*Consegna di lavoro*.
Indica se ciascuna affermazione concorda con la cronaca della partita contro Bologna riportata sotto, rispondendo sì o no e citando testualmente le parole decisive.
1. Candussi resta in campo 7 minuti.
2. Almeno un giocatore di Trieste supera i 20 punti.
3. Nel pitturato Trieste ha più centimetri e chili della Virtus.

*Estratto della pagina*.

Ma contro Bologna, è ovvio, non la vinci con i singoli: pur con rotazioni ancora limitate per necessità e per scelta (Candussi gioca 7 minuti, Deangeli un’azione, gli altri sette scesi in campo vanno dai 20 di McDermott ai 35 di Uthoff) è fondamentale l’unità del gruppo, una unità tecnica così come morale, condotta certo dai leader naturali e dalle gerarchie ormai consolidate ma con mattoni fondamentali portati da ogni singola pedina in momenti diversi della partita, senza che nessuno rifiuti un tiro importante o eviti di prendersi responsabilità quando il pallone pesa mezza tonnellata. Alla fine sono 5 gli uomini in doppia cifra, nessuno oltre i 20 punti, fra cui spiccano la doppia doppia da 11+11 di uno Jarrod Uthoff la cui utilità devastante si nota soprattutto a fine partita quando si vanno a leggere i tabellini, gli 11 punti con 9 assist di un Michele Ruzzier capace (a dimostrazione di quanto ognuno sia importante al momento giusto) di infilare due bombe consecutive che permettono a Trieste di riprendere in mano il pallino delle operazioni tornando nuovamente a condurre nel punteggio nel quarto decisivo, il 3 su 4 da oltre l’arco di un McDermott che, se possibile, gioca in difesa meglio che in attacco ed il solito manuale di tecnica ed esplosività di un Markel Brown sempre più leader. Una prestazione di squadra che si traduce anche nell’ennesima vittoria nella lotta a rimbalzo, e contro Bologna non è affatto un dato scontato: 41-38 il computo totale, con 10 rimbalzi catturati in attacco che non sono certo frutto di vantaggio fisico (in quanto a centimetri e chili nel pitturato Trieste ne rende parecchi alla Virtus), ma piuttosto di posizionamento, di furbizia, di opportunismo ed, alla fine, di voglia. Così come il 15-0 con il quale Trieste finisce la partita non è certo casuale o frutto di un black out autonomo della Virtus, bensì di una feroce applicazione difensiva e di una freschezza atletica che Bologna, probabilmente sfiancata dal doppio impegno stagionale e dai fantasmi che affollano le menti dei suoi giocatori, non è capace di pareggiare nonostante il tardivo rifiuto ad arrendersi di Pajola e Morgan.

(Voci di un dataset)

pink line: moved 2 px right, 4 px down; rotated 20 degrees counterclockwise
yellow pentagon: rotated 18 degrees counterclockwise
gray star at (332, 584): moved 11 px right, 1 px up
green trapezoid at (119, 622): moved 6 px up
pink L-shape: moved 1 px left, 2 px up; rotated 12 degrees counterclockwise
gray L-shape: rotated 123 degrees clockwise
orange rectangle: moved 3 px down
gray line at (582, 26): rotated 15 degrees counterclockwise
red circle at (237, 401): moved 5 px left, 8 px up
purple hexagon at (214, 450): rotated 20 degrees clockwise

*La risposta*.
1. Sì: «Candussi gioca 7 minuti».
2. No: «nessuno oltre i 20 punti».
3. No: «in quanto a centimetri e chili nel pitturato Trieste ne rende parecchi alla Virtus».